(EXERCISE REQUIREMENTS):
[a] Answer these from the Parser.Advanced documentation, one line each:
(i) Which module does the writer recommend starting with?
(ii) What three variants does the Context type list?
(iii) What does run offer that Parser.run lacks when it fails?
[b] Render this sentence from the Parser.Advanced documentation in Spanish: "All of the functions from Parser should exist in Parser.Advanced in some form, allowing you to switch over pretty easily."
[c] Carry on the Parser.Advanced documentation from its last sentence.

(SUPPLIED PASSAGE):
Parser.Advanced

Parsers

type Parser

An advanced Parser gives two ways to improve your error messages:

  • problem — Instead of all errors being a String, you can create a custom type like type Problem = BadIndent | BadKeyword String and track problems much more precisely.
  • context — Error messages can be further improved when precise problems are paired with information about where you ran into trouble. By tracking the context, instead of saying “I found a bad keyword” you can say “I found a bad keyword when parsing a list” and give folks a better idea of what the parser thinks it is doing.

I recommend starting with the simpler Parser module though, and when you feel comfortable and want better error messages, you can create a type alias like this:

import Parser.Advanced

type alias MyParser a =
  Parser.Advanced.Parser Context Problem a

type Context = Definition String | List | Record

type Problem = BadIndent | BadKeyword String

All of the functions from Parser should exist in Parser.Advanced in some form, allowing you to switch over pretty easily.

run : Parser c x a -> String -> Result (Array (DeadEnd c x)) a

This works just like Parser.run. The only difference is that when it fails, it has much more precise information for each dead end.

(GIVEN INFORMATION):
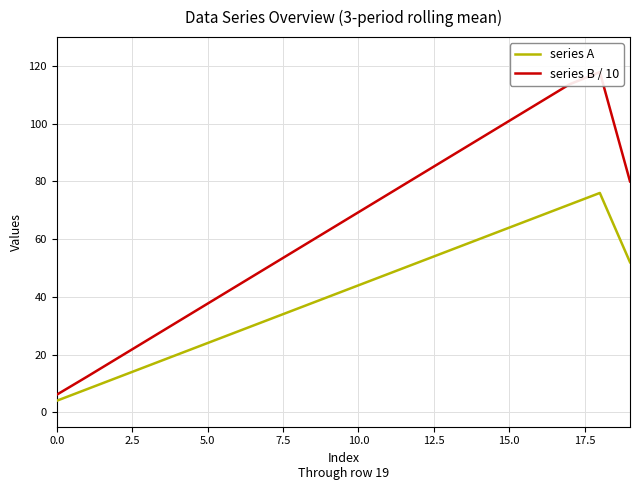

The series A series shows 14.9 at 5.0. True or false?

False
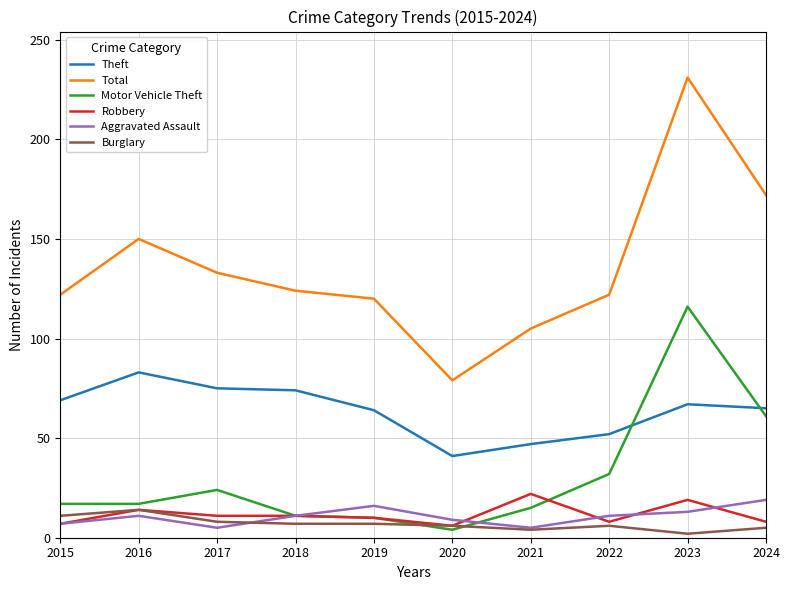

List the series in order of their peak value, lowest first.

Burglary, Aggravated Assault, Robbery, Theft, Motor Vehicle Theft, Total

(ANSWER SECTION):
[a]
(i) The simpler Parser module.
(ii) Definition String, List, and Record.
(iii) Much more precise information for each dead end.

[b] Todas las funciones de Parser deberían existir en Parser.Advanced de alguna forma, lo que te permite hacer el cambio con bastante facilidad.

[c]
type alias DeadEnd context problem =
{ row : Int, col : Int, problem : problem, contextStack : Array { row : Int, col : Int, context : context } }

Say you are parsing a function named viewHealthData that contains a list. You might get a DeadEnd like this:

{ row = 18
, col = 22
, problem = UnexpectedComma
, contextStack =
    [ { row = 14
      , col = 1
      , context = Definition "viewHealthData"
      }
    , { row = 15
      , col = 4
      , context = List
      }
    ]
}

We have a ton of information here! So in the error message, we can say that “I ran into an issue when parsing a list in the definition of viewHealthData. It looks like there is an extra comma.” Or maybe something even better!

Furthermore, many parsers just put a mark where the problem manifested. By tracking the row and col of the context, we can show a much larger region as a way of indicating “I thought I was parsing this thing that starts over here.” Otherwise you can get very confusing error messages on a missing ] or } or ) because “I need more indentation” on something unrelated.

Note: Rows and columns are counted like a text editor. The beginning is row=1 and col=1. The col increments as characters are chomped. When a \n is chomped, row is incremented and col starts over again at 1.

inContext : context -> Parser context x a -> Parser context x a

This is how you mark that you are in a certain context. For example, here is a rough outline of some code that uses inContext to mark when you are parsing a specific definition:

import Char
import Parser.Advanced exposing (..)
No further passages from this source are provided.